** Opening TEXT EXCERPT block **
On appeal, the IRS adopted the district court's position and argued in addition that it was inconsistent for the estate to assert, on one hand, that the value of Mrs. Kimbell's interest in the partnership was worth only 50 percent of the assets she transferred (as discounted for lack of control and marketability), and on the other hand claim that the partnership interest Mrs. Kimbell received in exchange for the assets transferred was adequate and full consideration for the transfer. 

 

The Fifth Circuit Reversal

The Fifth Circuit vacated and remanded the district court's decision, concluding that the lower court erred in finding as a matter of law that (1) family members can not enter into a bona fide transaction, and (2) a transfer of assets in return for a pro rata partnership interest is not a transfer for full and adequate consideration. The district court also erred in failing to consider uncontroverted evidence to support the taxpayer's position that the transfer was a bona fide sale.

 

According to the Fifth Circuit, what is required for the transfer by Mrs. Kimbell to the partnership to qualify as a bona fide sale is that it be a sale in which the decedent/transferor actually parted with her interest in the assets transferred and the partnership/transferee actually parted with the partnership interest issued in exchange. In order for the sale to be for adequate and full consideration, the exchange of assets for partnership interests must be roughly equivalent so the transfer does not deplete the estate. In addition, when the transaction is between family members, the court observed, it is subject to heightened scrutiny to insure that the sale is not a sham transaction or disguised gift. However, that scrutiny is limited to the examination of objective facts that would confirm or deny the taxpayer's assertion that the transaction is bona fide or genuine.  

 

The Fifth Circuit rejected the district court's finding that the transfer by Mrs. Kimbell of assets to the partnership in exchange for pro-rata partnership interest was not a bona fide sale. That conclusion, the court observed, ignored circuit precedent and was based on the district court's erroneous assumption that an arm's length transaction, defined as one between persons who are not related, was a requirement of this exception. According to the court, the district court's analysis ignored evidence in support of the estate's position that the transaction was entered into for substantial business and other non-tax reasons.

 

The court noted that the following objective facts supported the estate's position that the transfer to the partnership was a bona fide sale: (1) Mrs. Kimbell retained sufficient assets outside the partnership for her own support and there was no commingling of partnership and her personal assets; (2) partnership formalities were satisfied and the assets contributed to the partnership were actually assigned to the partnership; (3) the assets contributed to the partnership included working interests in oil and gas properties which do require active management; and (4) several credible and unchallenged non-tax business reasons were advanced for the formation of the partnership that could not be accomplished via Mrs. Kimbell's trust.

 

The Fifth Circuit noted that the Tax Court has expressly rejected the argument that a discounted valuation of a pro rata partnership interest precludes a finding that the interest is adequate consideration for the assets transferred. With respect to the IRS's inconsistency argument, the Fifth Circuit observed that it is a classic mixing of apples and oranges: The IRS is attempting to equate the venerable "willing buyer-willing seller" test of fair market value (which applies when calculating gift or estate tax) with the proper test for adequate and full consideration under Code Section 2036(a).
** Closing TEXT EXCERPT block **
** Opening STORED DATA block **
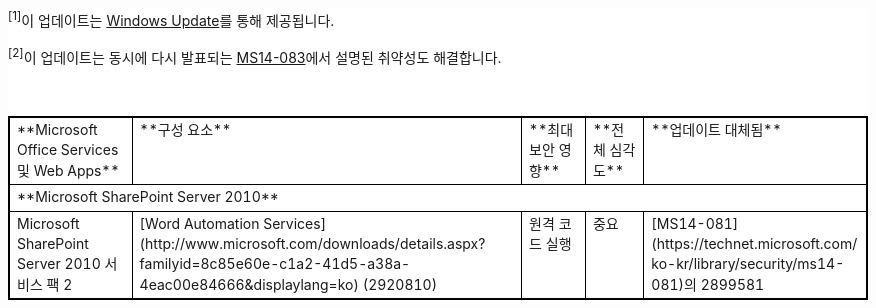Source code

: <sup>[1]</sup>이 업데이트는 [Windows Update](http://update.microsoft.com/microsoftupdate/v6/vistadefault.aspx?ln=ko-kr)를 통해 제공됩니다. 

<sup>[2]</sup>이 업데이트는 동시에 다시 발표되는 [MS14-083](https://technet.microsoft.com/ko-kr/library/security/ms14-083)에서 설명된 취약성도 해결합니다.

 

 
<table style="border:1px solid black;">
<tr>
<td style="border:1px solid black;">
**Microsoft Office Services 및 Web Apps**

</td>
<td style="border:1px solid black;">
**구성 요소**

</td>
<td style="border:1px solid black;">
**최대 보안 영향**

</td>
<td style="border:1px solid black;">
**전체 심각도**

</td>
<td style="border:1px solid black;">
**업데이트 대체됨**

</td>
</tr>
<tr>
<td style="border:1px solid black;" colspan="5">
**Microsoft SharePoint Server 2010**

</td>
</tr>
<tr>
<td style="border:1px solid black;">
Microsoft SharePoint Server 2010 서비스 팩 2

</td>
<td style="border:1px solid black;">
[Word Automation Services](http://www.microsoft.com/downloads/details.aspx?familyid=8c85e60e-c1a2-41d5-a38a-4eac00e84666&displaylang=ko)  
(2920810)

</td>
<td style="border:1px solid black;">
원격 코드 실행

</td>
<td style="border:1px solid black;">
중요

</td>
<td style="border:1px solid black;">
[MS14-081](https://technet.microsoft.com/ko-kr/library/security/ms14-081)의 2899581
** Closing STORED DATA block **
> [TASKS]:
A. In the Kimbell appeal excerpt, how did the Fifth Circuit describe the IRS's inconsistency argument?
B. Summarize the Kimbell appeal excerpt in two sentences.
This listing comes from a different source than the excerpt.

> [SOLUTIONS TO THE TASKS]:
A. It called the argument a classic mixing of apples and oranges.

B. The Fifth Circuit vacated and remanded the district court's decision, holding that the lower court erred in ruling that family members cannot enter into a bona fide transaction and that a transfer of assets for a pro rata partnership interest is not for full and adequate consideration. The court cited objective facts supporting the estate's position that the transfer was a bona fide sale, and it rejected the IRS's inconsistency argument as confusing the willing buyer-willing seller test of fair market value with the test for adequate and full consideration under Code Section 2036(a).